In a letter to congressional leaders, Mr. Trump said the government would forgo an automatic 2.1 percent pay increase for federal workers scheduled for Jan. 1 and specified that there would be no across-the-board increase for 2019. The letter did not estimate the overall savings from canceling the raises, though it said a related move canceling raises that are based on the workers’ location would save $25 billion.

And it would save even more to pay them nothing at all. Trump keeps wages down at Mar-a-lago by hiring temporary workers from poor countries at the very same time as he rants and raves about keeping foreign workers out of the country.

“We must maintain efforts to put our nation on a fiscally sustainable course, and federal agency budgets cannot sustain such increases,” the president wrote.

But they can afford huge tax cuts. They can afford the expense of flying Trump to a golf course every third day or so, and secret service protection for his goons sons when they travel for his company. They can afford whatever luxury Trump demands, but they can’t afford to raise wages slightly at a time when the cost of housing, education, and health care is shooting up.
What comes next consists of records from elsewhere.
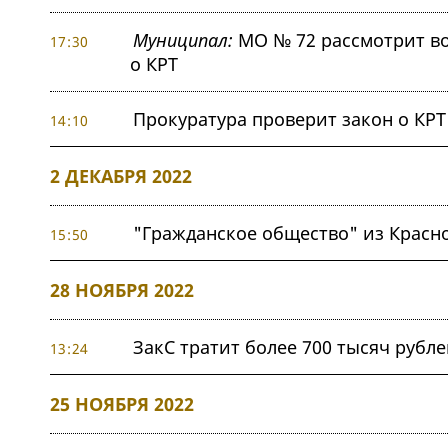
Муниципал:
МО № 72 рассмотрит во
17:30
о КРТ
Прокуратура проверит закон о КР
14:10
2 ДЕКАБРЯ 2022
"Гражданское общество" из Красн
15:50
28 НОЯБРЯ 2022
ЗакС тратит более 700 тысяч рубл
13:24
25 НОЯБРЯ 2022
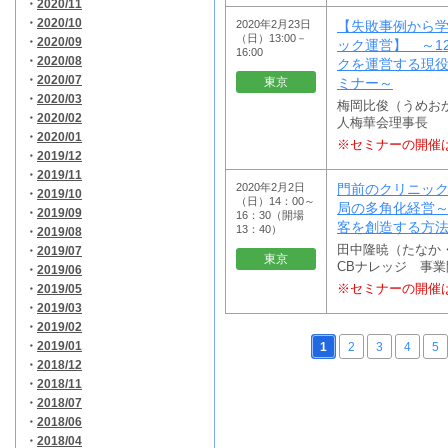
・
2020/11
・
2020/10
2020年2月23日
【失敗事例から
（日）13:00－
・
2020/09
ック運営】 ～1
16:00
・
2020/08
クを運営する現
・
2020/07
東京
ミナー～
・
2020/03
梅岡比俊（うめお
・
2020/02
人梅華会理事長
・
2020/01
※セミナーの開催
・
2019/12
・
2019/11
2020年2月2日
門前のクリニッ
・
2019/10
（日）14：00～
局の多角化経営
・
2019/09
16：30（開場
客を創造する方
13：40）
・
2019/08
田中隆暁（たなか
・
2019/07
東京
CBナレッジ 事
・
2019/06
・
2019/05
※セミナーの開催
・
2019/03
・
2019/02
・
2019/01
1
2
3
4
5
・
2018/12
・
2018/11
・
2018/07
・
2018/06
・
2018/04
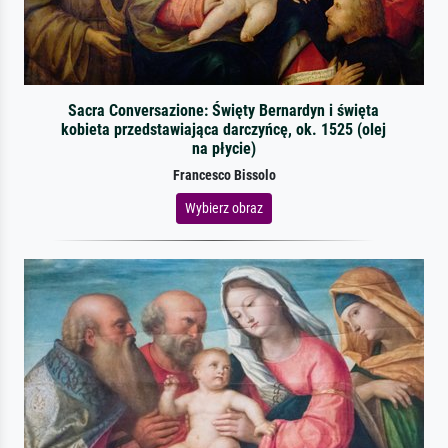
Sacra Conversazione: Święty Bernardyn i święta
kobieta przedstawiająca darczyńcę, ok. 1525 (olej
na płycie)
Francesco Bissolo
Wybierz obraz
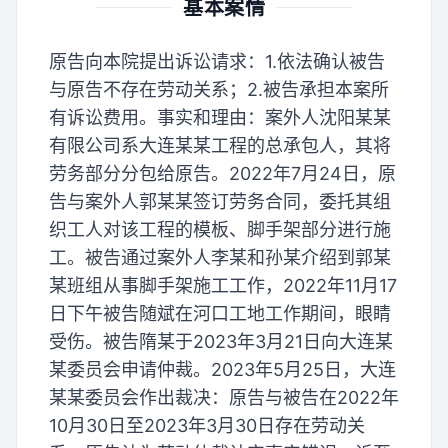
基本案情
原告向本院提出诉讼请求：1.依法确认被告
与原告不存在劳动关系；2.被告承担本案所
有诉讼费用。事实和理由：案外人沈阳某某
有限公司系大连某某工程的总承包人，其将
劳务部分分包给原告。2022年7月24日，原
告与案外人郭某某签订劳务合同，委托其组
织工人对该工程的模板、脚手架部分进行施
工。被告通过案外人李某和孙某介绍到郭某
某班组从事脚手架施工工作，2022年11月17
日下午被告随斌在河口工地工作期间，眼睛
受伤。被告隋某于2023年3月21日向大连某
某委员会申请仲裁。2023年5月25日，大连
某某委员会作出裁决：原告与被告在2022年
10月30日至2023年3月30日存在劳动关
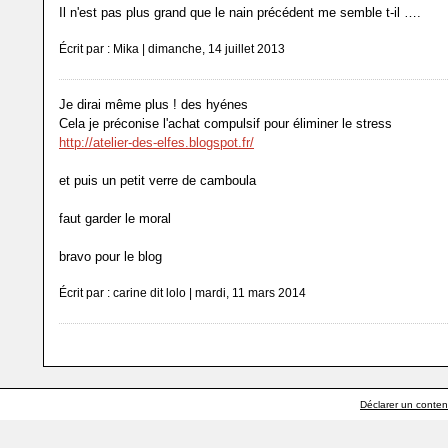
Il n'est pas plus grand que le nain précédent me semble t-il ….
Écrit par : Mika | dimanche, 14 juillet 2013
Je dirai même plus ! des hyénes
Cela je préconise l'achat compulsif pour éliminer le stress
http://atelier-des-elfes.blogspot.fr/
et puis un petit verre de camboula
faut garder le moral
bravo pour le blog
Écrit par : carine dit lolo | mardi, 11 mars 2014
Déclarer un contenu 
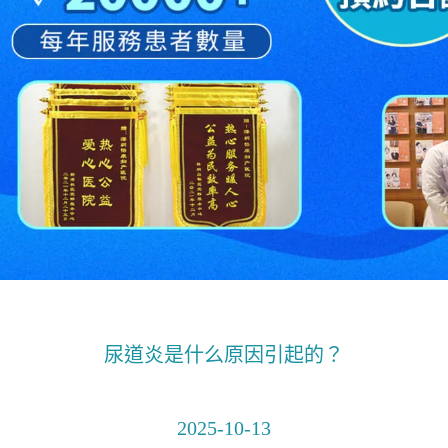
尿道炎是什么原因引起的？
2025-10-13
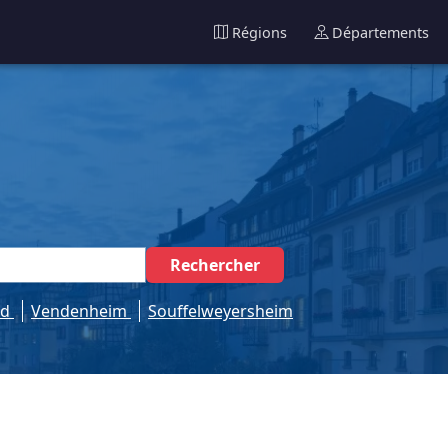
Régions
Départements
Rechercher
ld
Vendenheim
Souffelweyersheim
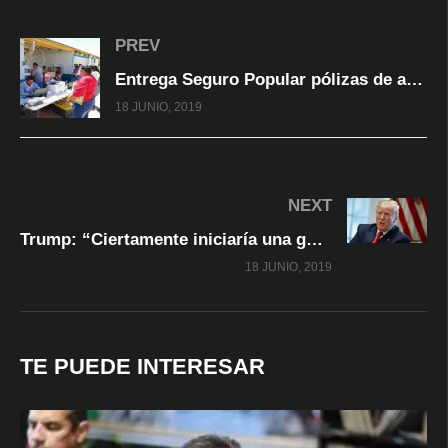
PREV
Entrega Seguro Popular pólizas de afiliación en comunidades indígenas del municipio de Madera
18 JUNIO, 2019
NEXT
Trump: “Ciertamente iniciaría una guerra contra Irán por las armas nucleares”
18 JUNIO, 2019
TE PUEDE INTERESAR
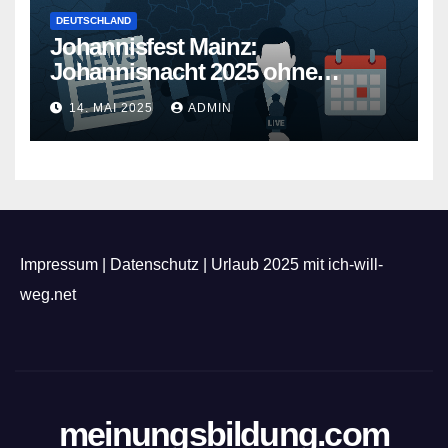
DEUTSCHLAND
Johannisfest Mainz:
Johannisnacht 2025 ohne
Feuerwerk
14. MAI 2025
ADMIN
Impressum
|
Datenschutz
|
Urlaub 2025 mit ich-will-
weg.net
meinungsbildung.com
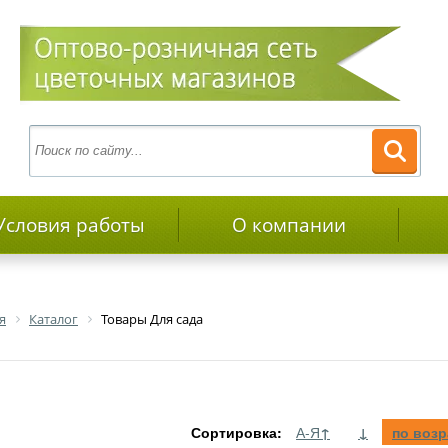
Условия работы
О компании
я
Каталог
Товары Для сада
Сортировка:
А-Я
↑
↓
по воз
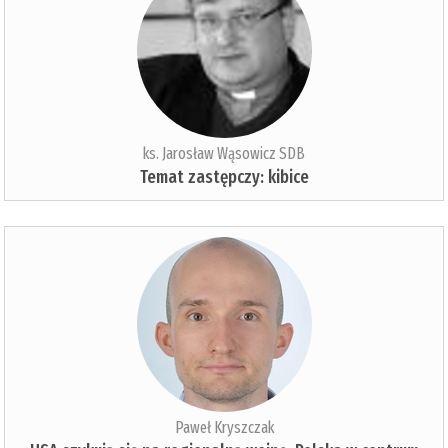
ks. Jarosław Wąsowicz SDB
Temat zastępczy: kibice
Paweł Kryszczak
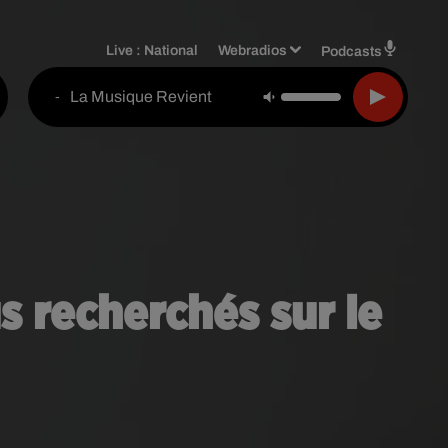
Live :
National
Webradios
Podcasts
La Musique Revient
-
us recherchés sur le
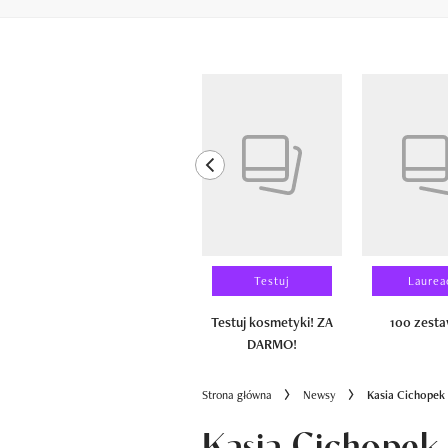
Pokazywanie elementów od 1 do 6 z 
previous element
Wyniki testu
Testuj
Laurea
100 zestawów
Testuj kosmetyki! ZA
100 zest
DARMO!
Strona główna
Newsy
Kasia Cichopek 
Kasia Cichopek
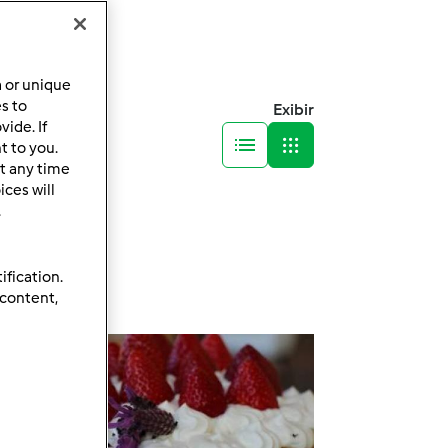
a or unique
es to
Exibir
ide. If
t to you.
t any time
ces will
.
ification.
 content,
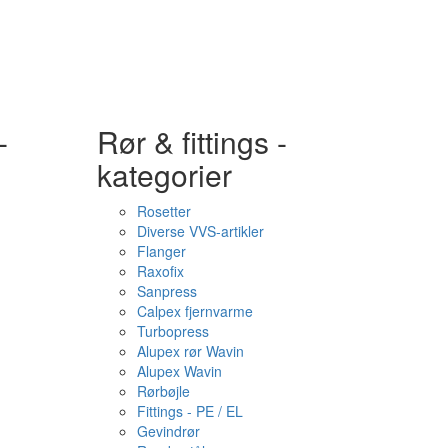
-
Rør & fittings -
kategorier
Rosetter
Diverse VVS-artikler
Flanger
Raxofix
Sanpress
Calpex fjernvarme
Turbopress
Alupex rør Wavin
Alupex Wavin
Rørbøjle
Fittings - PE / EL
Gevindrør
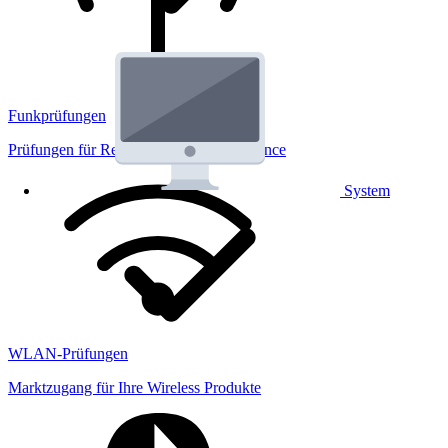
Funkprüfungen
Prüfungen für Regulatorik und Performance
System
WLAN-Prüfungen
Marktzugang für Ihre Wireless Produkte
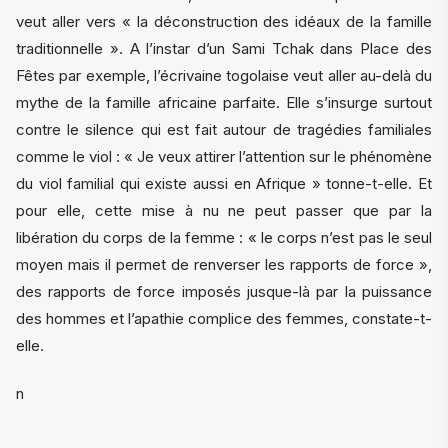
veut aller vers « la déconstruction des idéaux de la famille
traditionnelle ». A l’instar d’un Sami Tchak dans Place des
Fêtes par exemple, l’écrivaine togolaise veut aller au-delà du
mythe de la famille africaine parfaite. Elle s’insurge surtout
contre le silence qui est fait autour de tragédies familiales
comme le viol : « Je veux attirer l’attention sur le phénomène
du viol familial qui existe aussi en Afrique » tonne-t-elle. Et
pour elle, cette mise à nu ne peut passer que par la
libération du corps de la femme : « le corps n’est pas le seul
moyen mais il permet de renverser les rapports de force »,
des rapports de force imposés jusque-là par la puissance
des hommes et l’apathie complice des femmes, constate-t-
elle.
n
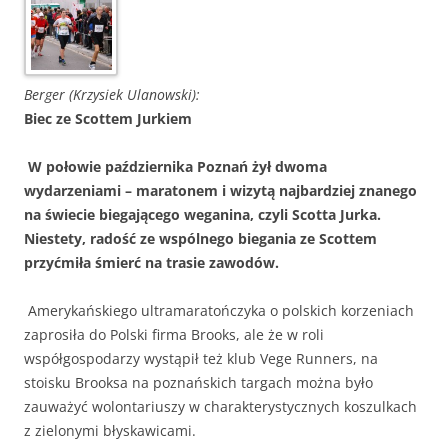
Berger (Krzysiek Ulanowski):
Biec ze Scottem Jurkiem
W połowie października Poznań żył dwoma
wydarzeniami – maratonem i wizytą najbardziej znanego
na świecie biegającego weganina, czyli Scotta Jurka.
Niestety, radość ze wspólnego biegania ze Scottem
przyćmiła śmierć na trasie zawodów.
Amerykańskiego ultramaratończyka o polskich korzeniach
zaprosiła do Polski firma Brooks, ale że w roli
współgospodarzy wystąpił też klub Vege Runners, na
stoisku Brooksa na poznańskich targach można było
zauważyć wolontariuszy w charakterystycznych koszulkach
z zielonymi błyskawicami.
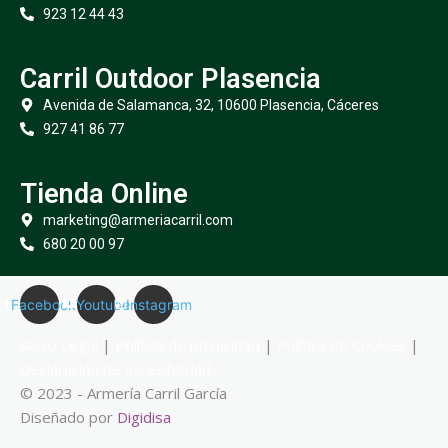
923 12 44 43
Carril Outdoor Plasencia
Avenida de Salamanca, 32, 10600 Plasencia, Cáceres
927 41 86 77
Tienda Online
marketing@armeriacarril.com
680 20 00 97
Facebook
Youtube
Instagram
Aviso Legal
|
Política de privacidad
|
Política de Cookies
|
Declaración de accesibilidad
© 2023 - Armería Carril García
Diseñado por
Digidisa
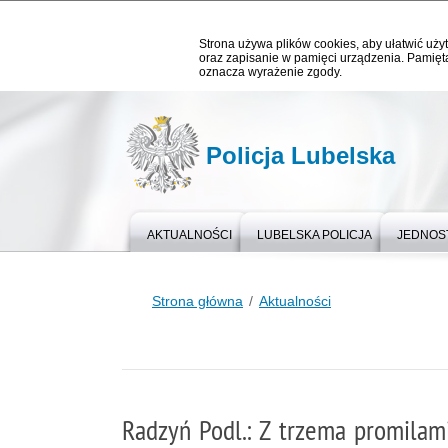
Strona używa plików cookies, aby ułatwić użyt
oraz zapisanie w pamięci urządzenia. Pamięta
oznacza wyrażenie zgody.
Policja Lubelska
AKTUALNOŚCI
LUBELSKA POLICJA
JEDNOST
Strona główna
Aktualności
Radzyń Podl.: Z trzema promilami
Mr. Trump’s letter came days after a federal judge struck down key provisions of three executive orders the president had signed in May that had made it easier to fire federal workers and limited the power of their unions. The administration appeared to be dragging its feet this week on complying with the judge’s orders, with some agencies telling managers and union officials that the new policies remained in effect until further notice.

Many legal experts were puzzled because the orders were supposed to apply immediately.

Well I don’t suppose they were really “puzzled.” Trump is a lawless monster who hates anything that benefits anyone other than brass-haired loud-mouthed millionaires from Queens.

But while saying it was still considering further action in the case, the administration acknowledged at least a temporary setback on Wednesday, when the Office of Personnel Management put out updated guidance that rescinded the portions of the instructions that the judge had struck down.

Union officials in at least one agency, the Social Security Administration, exulted as they were told that they would be allowed back into offices that managers had evicted them from when the executive orders took effect this summer.

That’s good. The eviction move had made it impossible to do their jobs.